Your mere existence may now be taxed. As a "tax", ObamaCare's "individual mandate" now demands ~$3000 of you just for breathing. That the tax is curtailed in light of low income is a matter of the whim of the state; once computed, inability to pay a tax is never grounds for non-payment, a transgression where your freedom - or your life - is demanded in lieu thereof.
Bravo for limiting the Commerce Clause and General Welfare Clause.
Fie upon those who open the door to unlimited power through other means.
The pattern emerges: identify the key players, and ask them “how can I make you an offer you can’t refuse?”
Spare us the exotic words, Bob. That’s Buckley’s schtick.
Agree, but why isn’t anyone commenting on the fact that government is now allowed to take away (shorten) my life? Roberts could have done the country a great favor by striking down the law. Instead we will now have decades of debate, higher taxation, a growing government, a more polarized congress, a shortage of physicians, and an economic system that will remain in turmoil. In the end I think SCOTUS will be held responsible for damages inflicted on all of us by virtue of a bad decision rather than a bad law forcefully passed by Democrats.
They may be unwilling to feed the dragon, but they are unwilling to slay it as well.
The nice thing about rap lyrics is that the vocabularies are small and there is much repitition.
Romney is now saying that this is a tax. Because it was decreed by the Supreme Court to be a tax.
I think he’s right to say this because it being revealed (or decreed) as a tax will hurt Obama.
However, one wonders if the Supreme Court says grass is red, is it red? Or is it still green?
Then George Straigt, I mean Strait, can write a song for the Court: "All My Exes teach in Malta."

= = = = = = =

**PROBLEMS TO SOLVE**.
1 > According to the comment thread, who is now saying that the mandate is a tax?
2 > Rewrite the part of the comment thread starting at "The nice thing" and ending at "to be a tax.", replacing "rap lyrics" with "country lyrics".

**LISTED ENTRIES**.
= = = = = = =

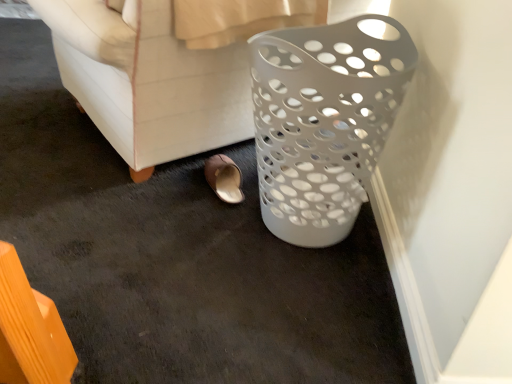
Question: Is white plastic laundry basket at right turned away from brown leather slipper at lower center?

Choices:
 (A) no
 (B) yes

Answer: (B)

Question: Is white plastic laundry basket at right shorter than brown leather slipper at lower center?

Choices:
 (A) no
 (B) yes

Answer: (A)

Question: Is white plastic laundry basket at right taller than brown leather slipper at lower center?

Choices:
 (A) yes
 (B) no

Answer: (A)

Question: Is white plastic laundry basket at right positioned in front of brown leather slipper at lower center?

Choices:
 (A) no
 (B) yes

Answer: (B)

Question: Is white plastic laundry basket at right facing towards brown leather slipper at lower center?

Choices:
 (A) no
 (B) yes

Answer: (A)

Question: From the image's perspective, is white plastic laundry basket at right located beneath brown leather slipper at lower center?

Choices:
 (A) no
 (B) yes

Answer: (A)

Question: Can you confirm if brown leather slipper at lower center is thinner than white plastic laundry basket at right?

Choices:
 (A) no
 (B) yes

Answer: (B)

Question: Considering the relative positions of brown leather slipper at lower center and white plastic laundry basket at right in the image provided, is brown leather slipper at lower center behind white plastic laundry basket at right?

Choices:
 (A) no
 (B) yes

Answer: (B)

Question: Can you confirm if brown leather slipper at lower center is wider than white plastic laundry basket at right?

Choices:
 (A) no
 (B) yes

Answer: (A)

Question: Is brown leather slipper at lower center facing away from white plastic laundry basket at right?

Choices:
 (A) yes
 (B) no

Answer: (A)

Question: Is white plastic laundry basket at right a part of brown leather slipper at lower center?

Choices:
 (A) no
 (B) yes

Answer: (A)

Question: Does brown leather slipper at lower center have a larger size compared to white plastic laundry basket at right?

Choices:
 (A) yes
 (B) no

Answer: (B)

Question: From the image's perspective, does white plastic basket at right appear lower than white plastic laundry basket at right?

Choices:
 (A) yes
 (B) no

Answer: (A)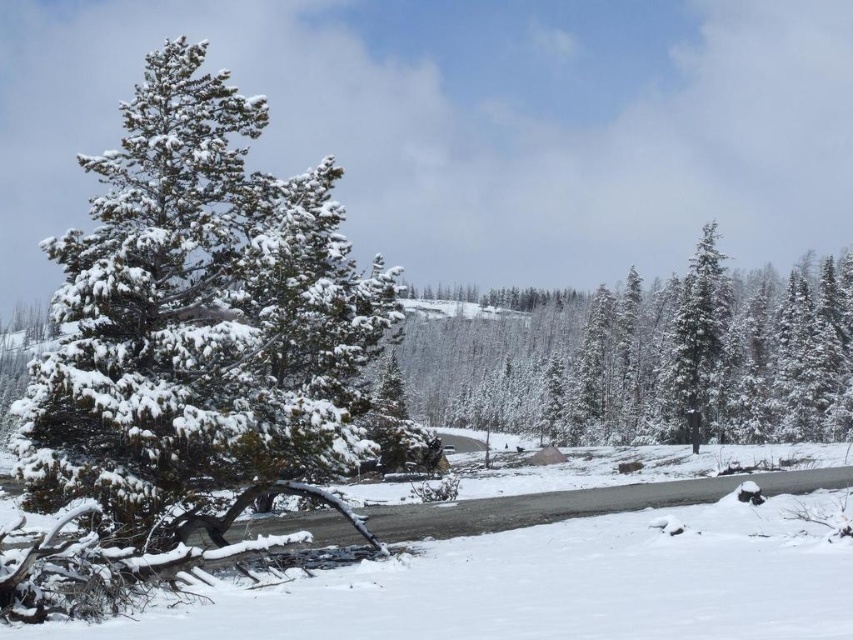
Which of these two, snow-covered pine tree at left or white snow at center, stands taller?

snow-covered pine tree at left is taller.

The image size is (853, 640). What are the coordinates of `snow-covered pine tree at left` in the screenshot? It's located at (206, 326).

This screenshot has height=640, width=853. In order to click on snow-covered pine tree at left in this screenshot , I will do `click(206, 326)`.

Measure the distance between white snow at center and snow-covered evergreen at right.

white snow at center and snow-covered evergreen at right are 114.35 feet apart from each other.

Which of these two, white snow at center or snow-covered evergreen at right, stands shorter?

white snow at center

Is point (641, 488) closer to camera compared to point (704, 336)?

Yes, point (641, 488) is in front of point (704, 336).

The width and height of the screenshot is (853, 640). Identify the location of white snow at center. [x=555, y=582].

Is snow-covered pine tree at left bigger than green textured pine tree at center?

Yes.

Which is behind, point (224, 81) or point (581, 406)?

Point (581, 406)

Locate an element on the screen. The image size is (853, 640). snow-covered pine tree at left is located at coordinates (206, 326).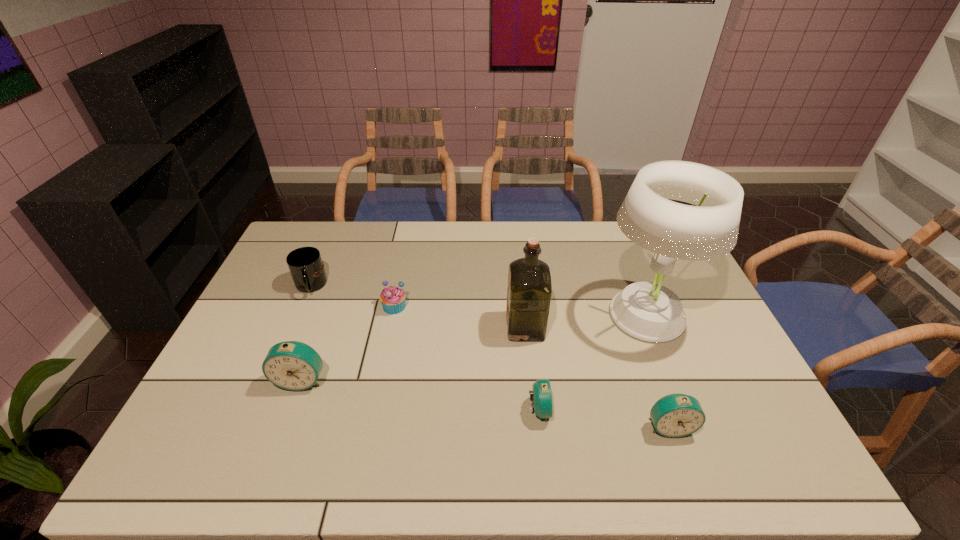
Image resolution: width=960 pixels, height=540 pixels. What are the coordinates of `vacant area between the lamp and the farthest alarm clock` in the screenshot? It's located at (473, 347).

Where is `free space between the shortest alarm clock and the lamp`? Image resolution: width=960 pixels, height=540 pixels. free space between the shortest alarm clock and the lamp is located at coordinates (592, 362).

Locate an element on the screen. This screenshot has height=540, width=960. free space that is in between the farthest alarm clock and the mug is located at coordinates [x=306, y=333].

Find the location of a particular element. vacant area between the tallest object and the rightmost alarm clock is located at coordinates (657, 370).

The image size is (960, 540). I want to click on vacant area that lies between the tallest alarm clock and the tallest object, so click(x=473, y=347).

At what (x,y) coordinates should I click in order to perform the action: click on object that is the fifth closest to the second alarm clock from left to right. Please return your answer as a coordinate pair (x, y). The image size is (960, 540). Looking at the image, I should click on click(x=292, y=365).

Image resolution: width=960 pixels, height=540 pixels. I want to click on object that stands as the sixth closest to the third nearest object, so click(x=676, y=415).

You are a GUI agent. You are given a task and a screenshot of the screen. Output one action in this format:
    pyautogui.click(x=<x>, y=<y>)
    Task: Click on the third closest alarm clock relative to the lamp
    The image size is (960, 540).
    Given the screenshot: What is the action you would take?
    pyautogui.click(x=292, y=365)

= = = = = = =

**YOUR RESPONSES**.
1 > Romney

2 >
The nice thing about country lyrics is that the vocabularies are small and there is much repitition.
Romney is now saying that this is a tax. Because it was decreed by the Supreme Court to be a tax.